◆ WRITTEN TASK:
Reproduce verbatim the lines of the items from the line containing "around your schedule." through the line containing "YOUR WINDOW TINTING", including both of those lines.

Dataset entries
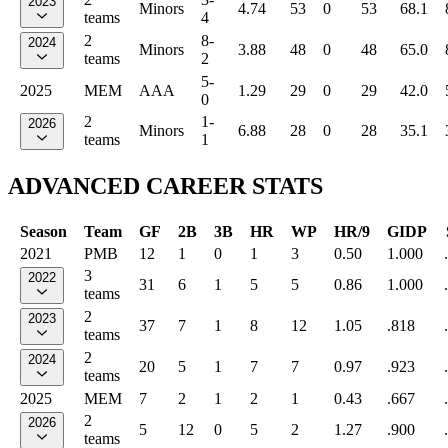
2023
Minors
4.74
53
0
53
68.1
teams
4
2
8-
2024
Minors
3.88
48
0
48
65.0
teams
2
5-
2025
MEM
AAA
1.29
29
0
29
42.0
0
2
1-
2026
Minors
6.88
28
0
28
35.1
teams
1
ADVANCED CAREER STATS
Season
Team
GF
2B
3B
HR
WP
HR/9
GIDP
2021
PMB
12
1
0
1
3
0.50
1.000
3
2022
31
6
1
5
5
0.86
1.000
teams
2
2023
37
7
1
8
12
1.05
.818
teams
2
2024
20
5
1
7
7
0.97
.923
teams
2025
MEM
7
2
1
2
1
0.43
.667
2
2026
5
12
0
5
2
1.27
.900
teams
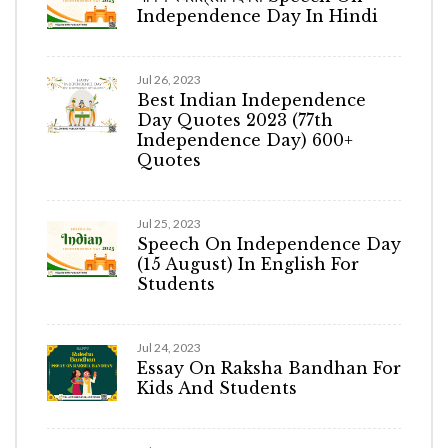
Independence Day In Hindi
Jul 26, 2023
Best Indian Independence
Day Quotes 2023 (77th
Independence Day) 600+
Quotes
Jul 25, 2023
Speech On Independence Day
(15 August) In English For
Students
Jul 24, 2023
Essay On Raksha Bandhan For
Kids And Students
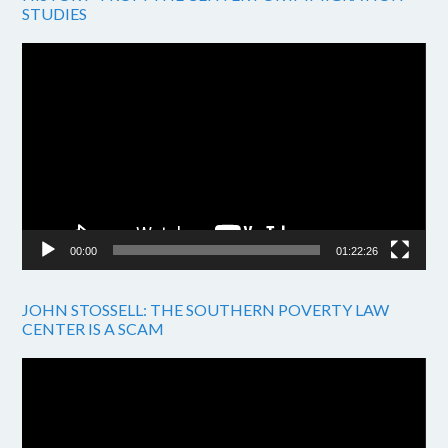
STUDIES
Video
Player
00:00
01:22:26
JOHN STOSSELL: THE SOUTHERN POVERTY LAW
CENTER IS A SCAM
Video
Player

==

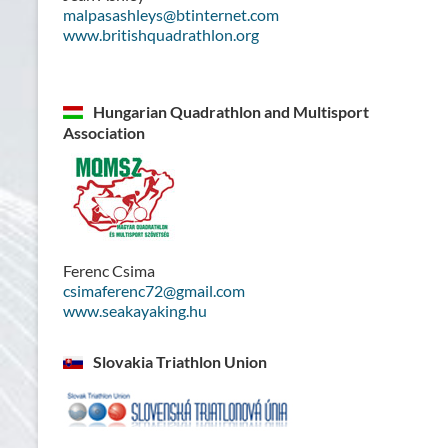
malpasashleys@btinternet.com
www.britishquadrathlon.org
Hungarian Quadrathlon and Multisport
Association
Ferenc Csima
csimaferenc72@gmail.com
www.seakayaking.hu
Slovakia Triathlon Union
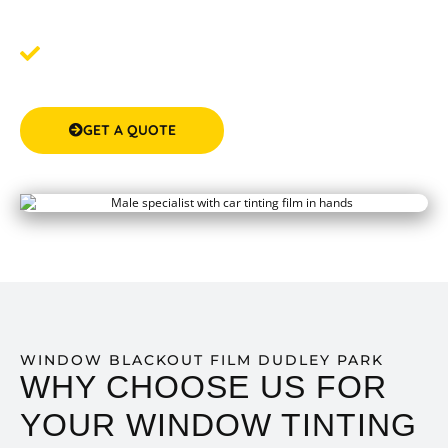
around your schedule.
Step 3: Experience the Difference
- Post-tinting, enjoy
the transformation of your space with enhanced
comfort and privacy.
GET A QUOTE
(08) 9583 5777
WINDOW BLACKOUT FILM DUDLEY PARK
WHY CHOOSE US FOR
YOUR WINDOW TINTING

==

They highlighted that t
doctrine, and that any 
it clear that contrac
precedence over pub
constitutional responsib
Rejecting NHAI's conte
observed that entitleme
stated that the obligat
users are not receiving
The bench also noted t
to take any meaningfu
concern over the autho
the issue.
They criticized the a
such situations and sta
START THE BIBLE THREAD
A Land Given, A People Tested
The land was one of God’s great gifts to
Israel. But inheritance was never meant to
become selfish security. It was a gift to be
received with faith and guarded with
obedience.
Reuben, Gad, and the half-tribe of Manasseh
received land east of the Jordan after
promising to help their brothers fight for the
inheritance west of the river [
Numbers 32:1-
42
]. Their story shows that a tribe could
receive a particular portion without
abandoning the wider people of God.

◆ EXERCISE RESPONSE:
around your schedule.
Step 3: Experience the Difference
- Post-tinting, enjoy
the transformation of your space with enhanced
comfort and privacy.
GET A QUOTE
(08) 9583 5777
WINDOW BLACKOUT FILM DUDLEY PARK
WHY CHOOSE US FOR
YOUR WINDOW TINTING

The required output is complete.